→ **Task prompt**: Copy out each of the records below character for character, leaving out the pictures.

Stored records
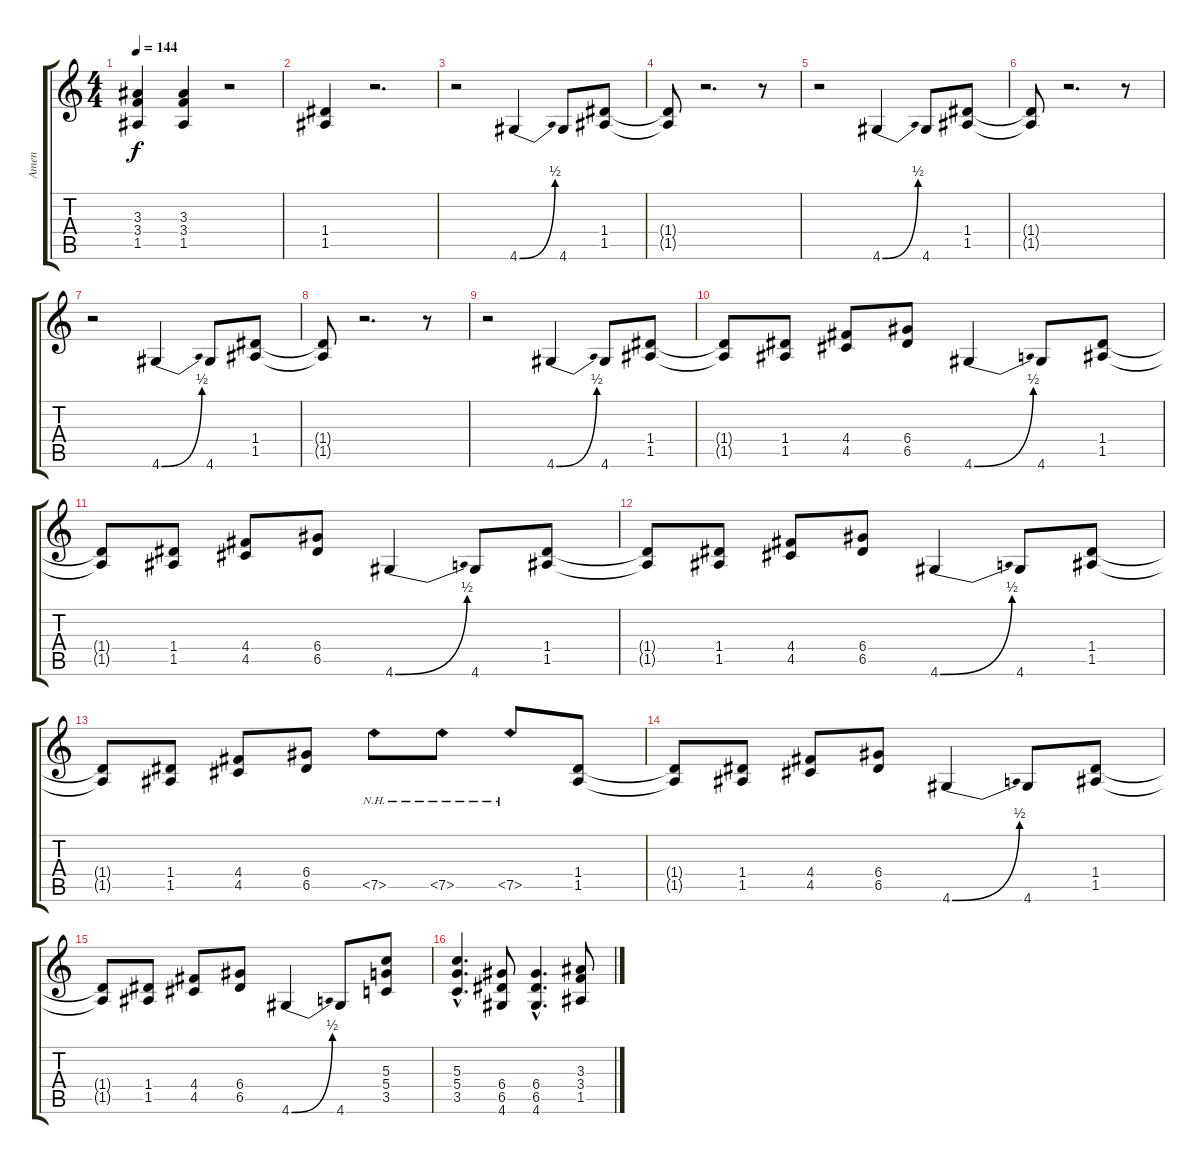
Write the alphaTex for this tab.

\track ("Amen" "Amen") {instrument distortionguitar}
\staff {score tabs}
\tuning (E4 B3 G3 D3 A2 E2) {hide}
\ts (4 4)
\tempo 144
\clef g2
\ks c
(3.3 3.4 1.5).4{dy f} (3.3 3.4 1.5).4 r.2 |
(1.4 1.5).4 r.2{d} |
r.2 4.6{be (bend 0 0 60 2)}.4 4.6.8 (1.4 1.5).8 |
(1.4{t} 1.5{t}).8 r.2{d} r.8 |
r.2 4.6{be (bend 0 0 60 2)}.4 4.6.8 (1.4 1.5).8 |
(1.4{t} 1.5{t}).8 r.2{d} r.8 |
r.2 4.6{be (bend 0 0 60 2)}.4 4.6.8 (1.4 1.5).8 |
(1.4{t} 1.5{t}).8 r.2{d} r.8 |
r.2 4.6{be (bend 0 0 60 2)}.4 4.6.8 (1.4 1.5).8 |
(1.4{t} 1.5{t}).8 (1.4 1.5).8 (4.4 4.5).8 (6.4 6.5).8 4.6{be (bend 0 0 60 2)}.4 4.6.8 (1.4 1.5).8 |
(1.4{t} 1.5{t}).8 (1.4 1.5).8 (4.4 4.5).8 (6.4 6.5).8 4.6{be (bend 0 0 60 2)}.4 4.6.8 (1.4 1.5).8 |
(1.4{t} 1.5{t}).8 (1.4 1.5).8 (4.4 4.5).8 (6.4 6.5).8 4.6{be (bend 0 0 60 2)}.4 4.6.8 (1.4 1.5).8 |
(1.4{t} 1.5{t}).8 (1.4 1.5).8 (4.4 4.5).8 (6.4 6.5).8 7.5{nh}.8 7.5{nh}.8 7.5{nh}.8 (1.4 1.5).8 |
(1.4{t} 1.5{t}).8 (1.4 1.5).8 (4.4 4.5).8 (6.4 6.5).8 4.6{be (bend 0 0 60 2)}.4 4.6.8 (1.4 1.5).8 |
(1.4{t} 1.5{t}).8 (1.4 1.5).8 (4.4 4.5).8 (6.4 6.5).8 4.6{be (bend 0 0 60 2)}.4 4.6.8 (5.3 5.4 3.5).8 |
(5.3{hac} 5.4{hac} 3.5{hac}).4{d} (6.4 6.5 4.6).8 (6.4{hac} 6.5{hac} 4.6{hac}).4{d} (3.3 3.4 1.5).8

→ **Output for this task**:
Write the alphaTex for this tab.

\track ("Amen" "Amen") {instrument distortionguitar}
\staff {score tabs}
\tuning (E4 B3 G3 D3 A2 E2) {hide}
\ts (4 4)
\tempo 144
\clef g2
\ks c
(3.3 3.4 1.5).4{dy f} (3.3 3.4 1.5).4 r.2 |
(1.4 1.5).4 r.2{d} |
r.2 4.6{be (bend 0 0 60 2)}.4 4.6.8 (1.4 1.5).8 |
(1.4{t} 1.5{t}).8 r.2{d} r.8 |
r.2 4.6{be (bend 0 0 60 2)}.4 4.6.8 (1.4 1.5).8 |
(1.4{t} 1.5{t}).8 r.2{d} r.8 |
r.2 4.6{be (bend 0 0 60 2)}.4 4.6.8 (1.4 1.5).8 |
(1.4{t} 1.5{t}).8 r.2{d} r.8 |
r.2 4.6{be (bend 0 0 60 2)}.4 4.6.8 (1.4 1.5).8 |
(1.4{t} 1.5{t}).8 (1.4 1.5).8 (4.4 4.5).8 (6.4 6.5).8 4.6{be (bend 0 0 60 2)}.4 4.6.8 (1.4 1.5).8 |
(1.4{t} 1.5{t}).8 (1.4 1.5).8 (4.4 4.5).8 (6.4 6.5).8 4.6{be (bend 0 0 60 2)}.4 4.6.8 (1.4 1.5).8 |
(1.4{t} 1.5{t}).8 (1.4 1.5).8 (4.4 4.5).8 (6.4 6.5).8 4.6{be (bend 0 0 60 2)}.4 4.6.8 (1.4 1.5).8 |
(1.4{t} 1.5{t}).8 (1.4 1.5).8 (4.4 4.5).8 (6.4 6.5).8 7.5{nh}.8 7.5{nh}.8 7.5{nh}.8 (1.4 1.5).8 |
(1.4{t} 1.5{t}).8 (1.4 1.5).8 (4.4 4.5).8 (6.4 6.5).8 4.6{be (bend 0 0 60 2)}.4 4.6.8 (1.4 1.5).8 |
(1.4{t} 1.5{t}).8 (1.4 1.5).8 (4.4 4.5).8 (6.4 6.5).8 4.6{be (bend 0 0 60 2)}.4 4.6.8 (5.3 5.4 3.5).8 |
(5.3{hac} 5.4{hac} 3.5{hac}).4{d} (6.4 6.5 4.6).8 (6.4{hac} 6.5{hac} 4.6{hac}).4{d} (3.3 3.4 1.5).8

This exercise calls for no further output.